The Taliban’s forced takeover made the already frail economic situation worse. The IMF estimates that Afghanistan faces an economic contraction of 30%, and many of the senior officials and technical experts needed to provide sound economic management have fled the country as a result of the Taliban’s actions.
These problems reflect longstanding, structural issues that predated the events of August 2021 and have worsened due to uncertainty and perceived risk surrounding the Taliban’s capacity to run the economy. This includes its ability to implement anti-money laundering measures and measures to counter the financing of terrorism.
So we know the citizens of Afghanistan are struggling and the current administration has still decided to withhold potential aid, and the property of those citizens, because of political motivations. It is really crazy to think about the nuances of this entire situation.
So why am I writing about this?
The idea of financial censorship is becoming more pervasive. We have the US confiscating Afghan central bank assets. We have the US threatening Russia with removal from the SWIFT payment system depending on what actions Russia pursues in Ukraine. We have the Canadian government pressuring technology companies and financial institutions to confiscate any funds that are being sent to the truckers’ Freedom Convoy protest.
Each of these situations is different, but they are all a form of financial censorship. The more aggressive that governments become with financial censorship, whether towards each other or towards their own citizens, the more popular that bitcoin becomes in the eyes of those on the internet. Every attempt at financial censorship is a marketing campaign for bitcoin.

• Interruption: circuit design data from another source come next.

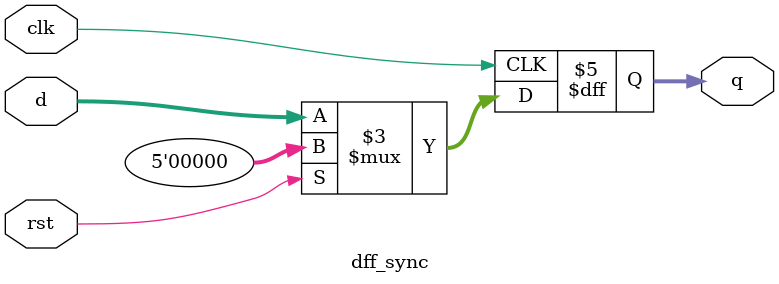
<source format=v>
module dff_async #(
    parameter N = 5        // default 5-bit
)(
    input              clk,
    input              rst, // asynchronous reset (active high)
    input      [N-1:0] d,
    output reg [N-1:0] q
);

    always @(posedge clk or posedge rst) begin
        if (rst)
            q <= {N{1'b0}};
        else
            q <= d;
    end

endmodule


module dff_sync #(
    parameter N = 5        // default 5-bit
)(
    input              clk,
    input              rst, // synchronous reset (active high)
    input      [N-1:0] d,
    output reg [N-1:0] q
);

    always @(posedge clk) begin
        if (rst)
            q <= {N{1'b0}};
        else
            q <= d;
    end

endmodule


 
</source>
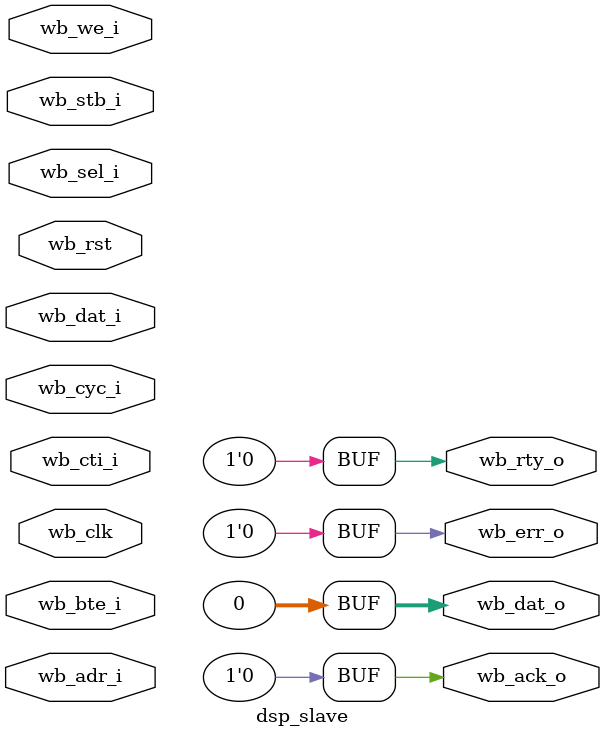
<source format=v>

module dsp_slave (/*AUTOARG*/
   // Outputs
   wb_dat_o, wb_ack_o, wb_err_o, wb_rty_o,
   // Inputs
   wb_clk, wb_rst, wb_adr_i, wb_dat_i, wb_sel_i, wb_we_i, wb_cyc_i,
   wb_stb_i, wb_cti_i, wb_bte_i
   ) ;

   parameter dw = 32;
   parameter aw = 32;
   parameter DEBUG = 0;

   input wb_clk;
   input wb_rst;

   input wire [aw-1:0] wb_adr_i;
   input wire [dw-1:0] wb_dat_i;
   input wire [3:0]    wb_sel_i;
   input wire          wb_we_i ;
   input wire          wb_cyc_i;
   input wire          wb_stb_i;
   input wire [2:0]    wb_cti_i;
   input wire [1:0]    wb_bte_i;

   output reg [dw-1:0] wb_dat_o;
   output reg          wb_ack_o;
   output reg          wb_err_o;
   output reg          wb_rty_o;

   initial begin
      wb_dat_o <= 0;
      wb_ack_o <= 0;
      wb_err_o <= 0;
      wb_rty_o <= 0;
   end

endmodule // dsp_slave

</source>
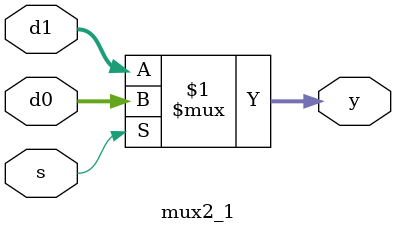
<source format=sv>
module mux2_1(
    input s,
    input logic [31:0] d0,
    input logic [31:0]d1,
    output logic [31:0]y
    );
    assign y=s?d0:d1;
endmodule
</source>
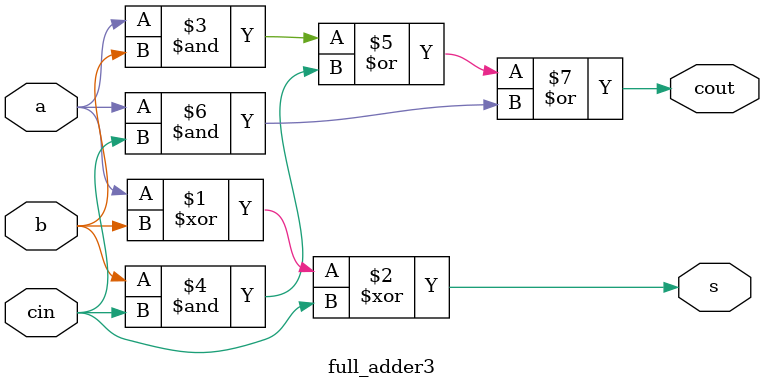
<source format=sv>
module full_adder3 (
        input a,
        input b,
        input cin,
        output s,
        output cout);
    assign s = a^b^cin;
    assign cout = (a&b) | (b&cin) | (a&cin);
endmodule

</source>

Bitcoin is censorship-resistant money. No one can prevent you from sending it to anyone else. No one can confiscate it from you without your permission. No one can debase the currency.
Bitcoin is freedom technology. It gives a user, from individuals to organizations to nation states, the freedom to choose how to use the digital currency. You can hold it. You can spend it. You can send it to someone. Whatever you want to do, you’re allowed to do it. No government, company, or individual can impose their views or desires on you.
If the Afghan central bank has sovereignty over their assets, the US couldn’t confiscate them easily. If the Freedom Convoy raised money through a censorship resistant currency, no one could have taken those funds from them.
That is where the world is headed. Sovereignty. Censorship-resistance. Decentralization. Individual rights. Slowly, but surely.
Bitcoin is inevitable. It returns the world back to sound money and to individual sovereignty. Those may seem like crazy ideas on the surface, but we are watching multiple examples play out that prove why it is so important.
Have a great day today. I’ll talk to everyone tomorrow.